_作業指示 1_
ダーク・シュナイダー役をめぐるインタビューの内容を、2文で要約せよ。
_作業指示 2_
ダーク・シュナイダー役をめぐるインタビューを、最後の発言の後から書き継げ。

_本文抜粋_

安元 同じ言葉を繰り返してしまっているようなところも、あえてそのままやってしまうという。
谷山 吹き出し以外のちょっとした……。
安元 ト書きとか。
谷山 そういったところでのやり取りもガヤみたいな形で、台本で形にされていたので、その「忠実さ」がある意味新鮮だったところはありましたよね。漫画原作をうたうほかの作品でも、なかなか実現しづらい部分だと思うんですよ。今までいろいろと漫画原作のアニメをやってきましたけど。逆に言えば、そういう魅力もある作品だとは思いました。
安元 聞いていると違和感を覚えることもあるんですけど、台本を与えられたあとに原作を読んでみると確かに言っているんですよね。だから、「あ、なるほど。わざとなんだ」と察することができましたね。もちろん、違和感がありすぎてはダメだけど、制作陣全員でその方向性を成立させていく、というのは少し不思議な体験で。でも楽しかったですよ、うん。
――小野さんとしては、1期ではまだダーク・シュナイダーたちとからむことはほぼありませんでしたが、どのように物語を見ていましたか?
小野 誰かと会話することが少ないので、一人旅をずっとしているような印象はありました。僕は作品に参加するにあたって原作を初めて読ませていただいたんですけど、その中で感じていた「最強のダークヒーローという爽快感」、そこを紀章さんのお芝居にもすごく感じながら見ていましたね。
――谷山さん演じるダーク・シュナイダーの突き抜け方については、皆さんが印象に残った部分としてあげますね。2期から参加の方々、たとえば寺島拓篤さんもおっしゃっていました。
谷山 あのテラシーが(笑)。
安元 俺も別のところで褒めておきました。
谷山 ありがとう(笑)。
安元 いや、実際、圧倒的なテンションを出さなければいけないときに出してくれていたし、座組の真ん中にいる方がそれだけの火力を持って臨んでいると、おのずと周りの僕たちも引っ張りあげてもらえますよね。思う存分やらせてもらった感じはあります。月並みな言い方になるんですけど、シャウトがかっこいいんですよ。
――GRANRODEOのボーカルでもあるところが伝わってくるような?
安元 そこも根幹にあるのかもしれないけど、台詞という言葉としてもかっこよかったんですよね。谷山さんにしかできない「シャウト」がそこにはあったから。
谷山 あの安元さんが(笑)。

_資料抜粋_
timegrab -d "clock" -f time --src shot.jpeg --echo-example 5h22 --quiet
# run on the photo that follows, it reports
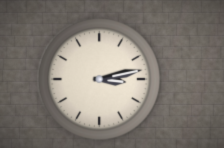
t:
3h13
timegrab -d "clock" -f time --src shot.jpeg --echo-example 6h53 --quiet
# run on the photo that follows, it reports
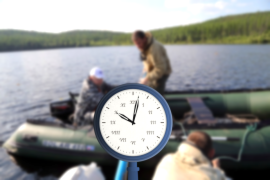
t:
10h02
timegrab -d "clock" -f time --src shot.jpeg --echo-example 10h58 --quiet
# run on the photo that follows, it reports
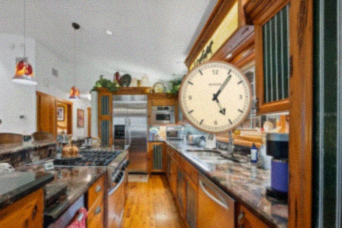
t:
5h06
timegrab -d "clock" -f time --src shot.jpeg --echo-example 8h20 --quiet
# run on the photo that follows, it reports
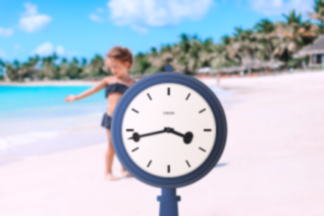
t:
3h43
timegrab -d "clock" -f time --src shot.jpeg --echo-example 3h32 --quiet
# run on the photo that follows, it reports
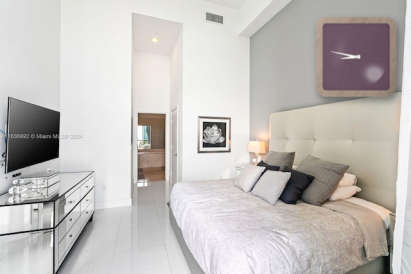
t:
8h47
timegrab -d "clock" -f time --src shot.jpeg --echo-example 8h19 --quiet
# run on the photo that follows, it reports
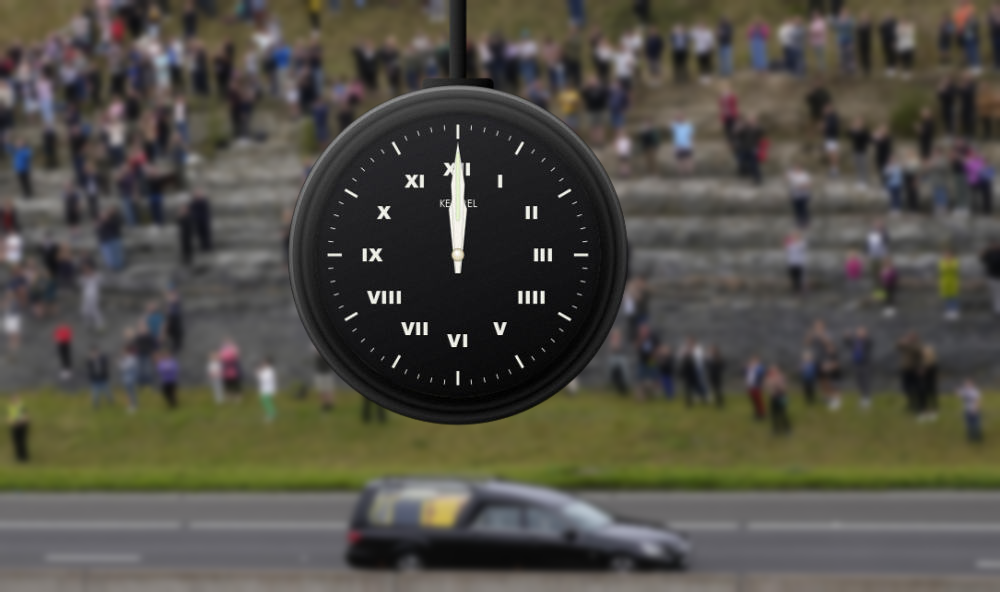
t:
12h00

...

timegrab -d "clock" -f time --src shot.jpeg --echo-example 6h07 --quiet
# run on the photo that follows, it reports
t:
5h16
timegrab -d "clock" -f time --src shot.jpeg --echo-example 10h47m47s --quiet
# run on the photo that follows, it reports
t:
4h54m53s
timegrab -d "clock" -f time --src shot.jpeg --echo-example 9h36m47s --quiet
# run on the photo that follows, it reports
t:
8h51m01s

* * *

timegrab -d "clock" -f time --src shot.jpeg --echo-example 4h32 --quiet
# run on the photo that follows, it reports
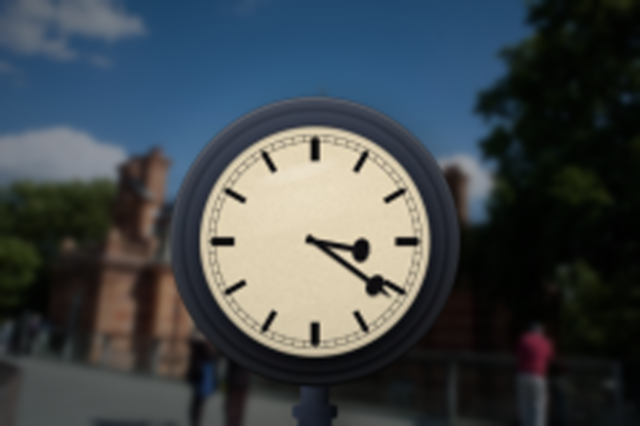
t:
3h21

_回答 1_
出演者は、吹き出し以外のト書きまで台本に形にされていた原作への忠実さを新鮮に感じ、違和感を覚える箇所も原作を読めば意図的だと分かったと述べている。また、谷山さん演じるダーク・シュナイダーの突き抜けた芝居、とりわけシャウトのかっこよさが、周囲の演者を引っ張りあげたと評価されている。

_回答 2_
安元 (笑)。聞いていても楽しかったですよ。
小野 安元さんが今おっしゃったところって、本当に僕が演じるカル=スとは真逆のところで。テンションにしても。だから、先輩のそういう姿を見るとなんか……。
谷山 「いい年してがんばってんなー」って?(笑)。
小野 いやいや(笑)。僕も出しきりたいという気持ちにはずっとなっていましたね。
安元 確かに。それはそう。
小野 カル=スに関しては、エネルギーを発散するお芝居がなかったので、そこは見ていてうらやましい部分でした。むしろ演じるカル=スと重なるところだったかもしれないですね。憧れるというか。
安元 いや、みんなそうだから。みんながダーク・シュナイダーに憧れているからね。
小野 うん、そこはすごく感じていました。
谷山 いや、でも、みんなが本当に役とハマっている印象はありましたよ。リップサービスというわけではなく。男性陣を見ても見事ですよね。素晴らしいキャスティングだというのはすごく思います。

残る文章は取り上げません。